### Document section:

--------

Electric Reliability and System Reserves
To ensure system reliability, the operational requirements for
all market participants must conform to all NERC and the appropriate
Regional Reliability Council reliability criteria. The location
of the load to be served, the control area to be traversed by
power destined for that load, and/or the generation sources should
act as the determinant of the appropriate Regional Reliability
Council rules to be followed at any point in time. Further, electric
system reliability should be measured differently in a competitive
generation services procurement era than it is now. In a competitive
market, the required services are contained in the ancillary services
standards and provisions of the FERC open access tariff. FERC
requires that generation service customers procure power delivery
services over the transmission system in a way that comports with
NERC and Regional Reliability Council standards, including the
maintenance of operating reserves. Those reserves, and those reserves
alone, should be recognized as the sole aspect of generation supply
reserves that can be mandated as an index of system reliability.
That is because they serve a real-time function in allowing the
integrated bulk power network to respond instantaneously to inevitable
short-term perturbations in the power supply/demand balance as
generators fail, loads spike or there are combinations of both.
According to the FERC pro forma tariff, the transmission service
provider is the monitor of the customer's compliance with ancillary
service standards regarding the provision of operating reserves.
If an ISO is the transmission service provider, then such allocation
of authority is appropriate. In the future, transmission service
providers (including ISOs) will not have affiliated generation
services at their disposal to allocate automatically to transmission
service customers that cannot or will not provide those operating
reserves themselves. As the market evolves, transmission service
providers should be required to maintain generation reserve purchase
contracts that are competitively and non-discriminately placed
with the generation supply market. Providers can call upon these
contracts from time to time as necessary to supplement for a fee
any shortfalls resulting from insufficient power purchases by
customers or the failure of an alternative supplier to deliver
contracted-for power supplies.
If all customers are to benefit from a competitive market structure,
distribution utilities and non-investor owned utilities must be
subject to the same rules and regulations as investor owned utilities
in the same time frame, including the ability to recover stranded
costs. It is appropriate to treat these utilities like any other
market player at the outset of the restructuring process to ensure
state-wide uniformity. To do otherwise will fragment the retail
access market to the disadvantage of non-IOU customers. To the
extent cooperative and municipal utilities are exempted from state
restructuring plans, they should not be permitted to compete against
investor-owned utilities from such a protected position. If a
cooperative or a municipal utility seeks to compete in the retail
market, full reciprocity and compliance with all state regulatory
requirements must be required.
Universal Service
Allegheny Power supports the concept of a universal service fund
to ensure that low-income customers are able to pay for essential
electric services. In order to protect the customer who is not
able (rather than not willing) to pay, the state should require
that all energy users support an assistance program, with minimum
eligibility requirements, funded by a universal service charge
on all electricity service provided in the state. This fund should
be set up in such a way that utility shareholders are not at risk
for the provision of such publicly desired services.
The distribution utility should not be required to supply customers
who default on their bills to third-party competitive suppliers
without assurance of compensation. Nor should the distribution
utility be responsible for non-payments to third-party energy
suppliers. If partial payment is received, it should first be
applied toward the distribution portion of the bill because of
the distribution utility's continuing obligations to the customer
in a deregulated environment and to ensure continued system reliability.

--------

### Collected material:
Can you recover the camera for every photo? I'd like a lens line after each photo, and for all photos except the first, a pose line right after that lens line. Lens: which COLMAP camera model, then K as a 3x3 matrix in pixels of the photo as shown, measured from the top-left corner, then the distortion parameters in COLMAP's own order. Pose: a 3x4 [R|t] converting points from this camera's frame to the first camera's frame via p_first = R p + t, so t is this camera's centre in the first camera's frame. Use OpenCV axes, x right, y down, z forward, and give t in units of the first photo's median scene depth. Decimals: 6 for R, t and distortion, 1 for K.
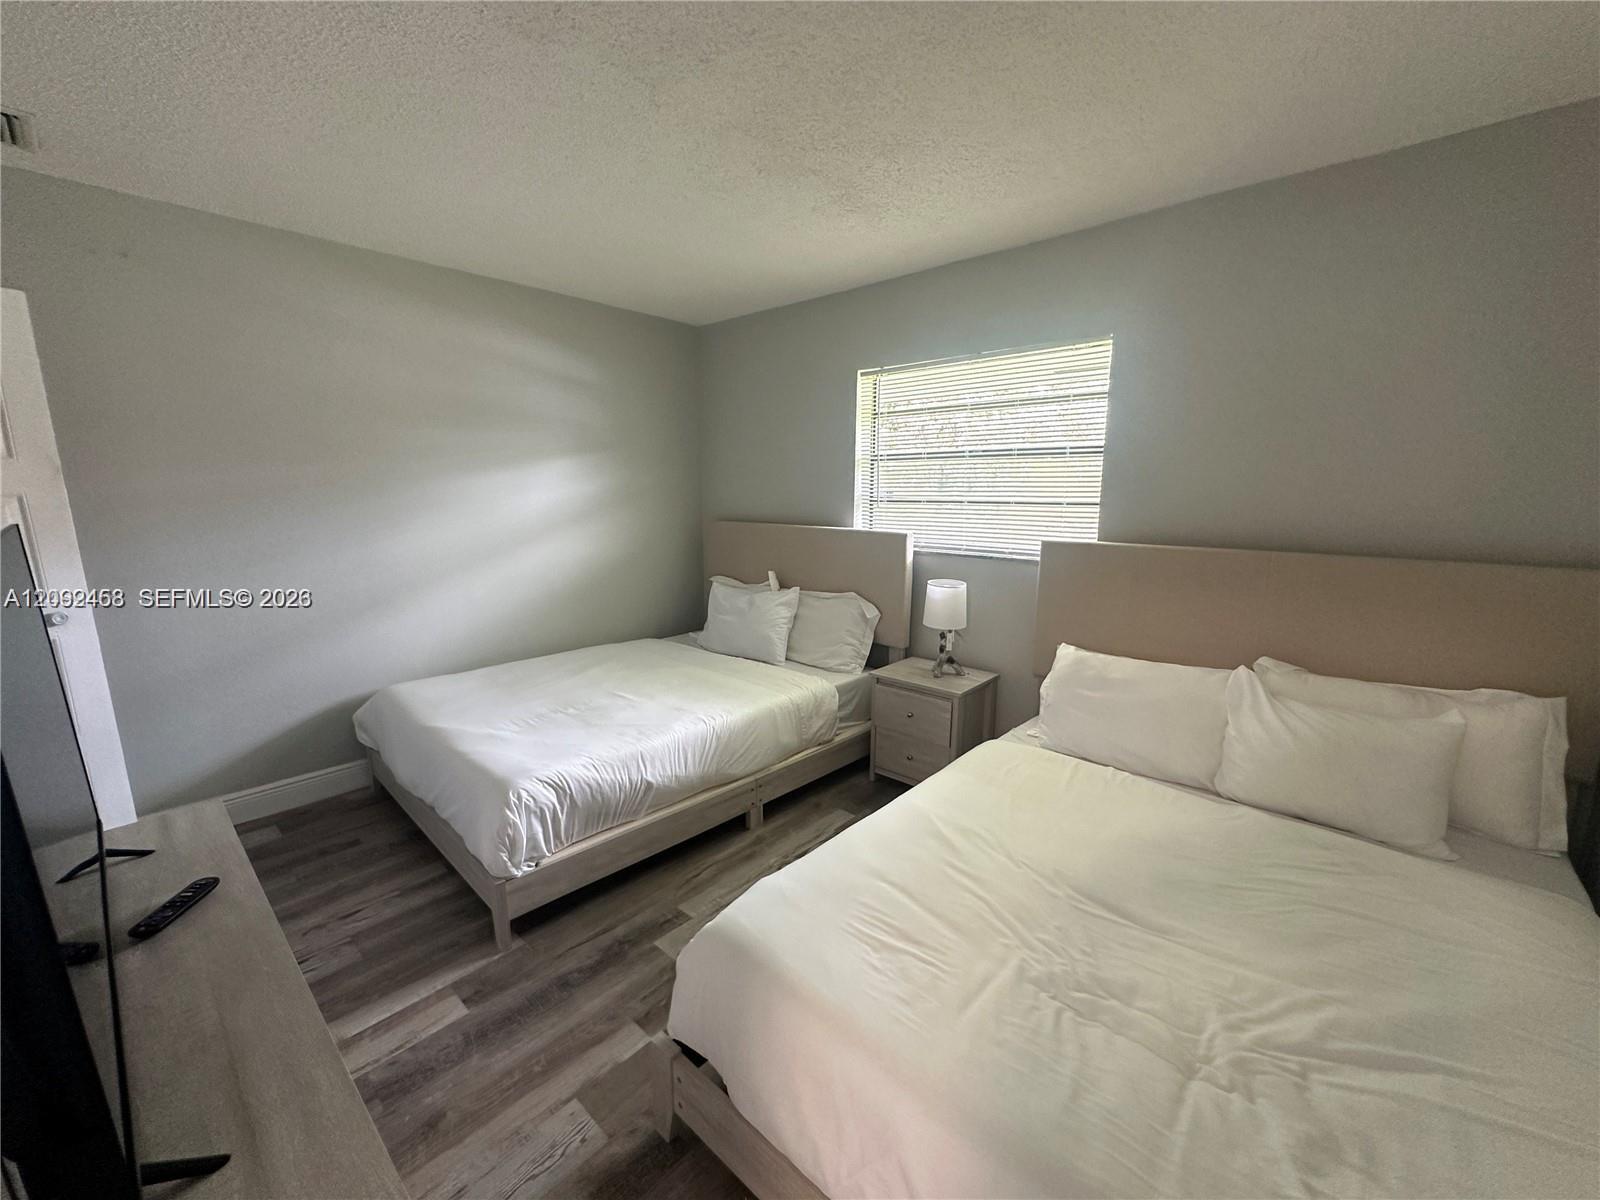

--------

### Brief:
How would you sum up the section on electric reliability and universal service in three sentences? The data has no connection to the section on electric reliability and universal service.

### Result of the task:
All market participants must meet NERC and Regional Reliability Council criteria, and only operating reserves should be mandated as an index of system reliability, with transmission service providers eventually required to hold competitively placed generation reserve purchase contracts to cover customer shortfalls. Distribution utilities and non-investor owned utilities should face the same rules as investor owned utilities, and a cooperative or municipal utility that competes in the retail market must accept full reciprocity and comply with all state regulatory requirements. Allegheny Power supports a universal service fund paid for by a charge on all electricity service in the state, and it holds that distribution utilities should not be responsible for non-payments to third-party suppliers and that partial payments should go first toward the distribution portion of the bill.